Failure to learn from and understand the past results in a me-centric view of everything. If you fail to understand how and why things have developed, then you certainly cannot understand what the best course forward will be. Attempting to judge all people and events of the past through your own personal prejudices leads only to continued and worsening conflict.

If you study the past, you will see that there has never general agreement on anything. There were many disagreements, debates and even a civil war over differences of opinion.  It helps us to understand that there are no perfect people who always do everything the right way and at the right time. It helps us to appreciate the good that people do while understanding the human weaknesses that led to the things that we consider faults today. In other words, we cannot expect anyone to be a 100% perfect person. They may have accomplished many good and meaningful things, and those good and meaningful things should not be discarded because the person was also a human being with human flaws.

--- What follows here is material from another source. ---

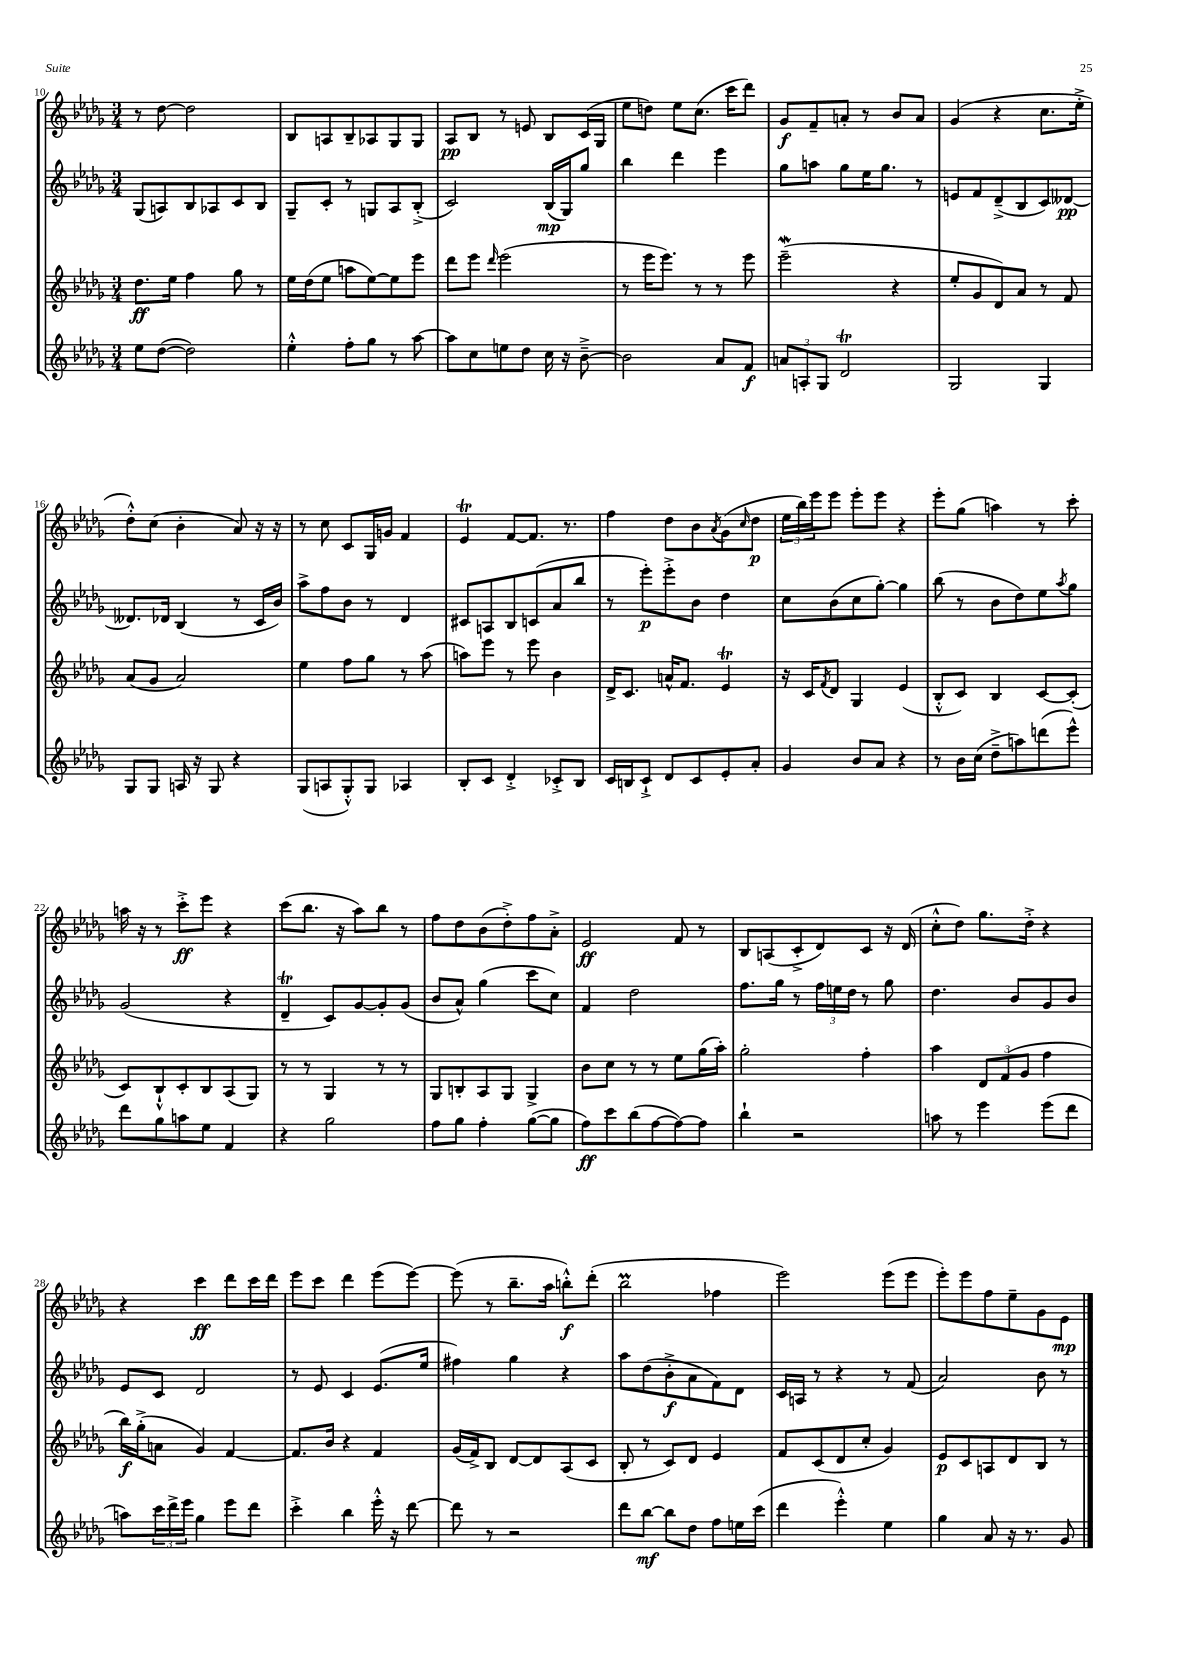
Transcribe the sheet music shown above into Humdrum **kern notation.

Understanding the past does not mean approving of everything that occurred but it also means not condemning everything that does not fit into twenty-first century mores.  Only by recognizing this and seeing what led to the disasters of the past can we hope to avoid repetition of the worst aspects of our history. History teaches lessons in compromise, involvement and understanding. Failure to recognize that leads to strident argument and an unwillingness to cooperate with those who may differ in even the slightest way. Rather than creating the hoped-for perfect society, it simply leads to a new set of problems and a new group of grievances.

In sum, failure to study history is failure to prepare for the future. We owe it to ourselves and future generations to understand where we came from and how we can best prepare our country and the world we leave for them. They deserve nothing less than a full understanding of the past and a rational way forward. 

I’m going to close with a quote I recently came across:

  “Indifference to history isn’t just ignorant, it’s rude.”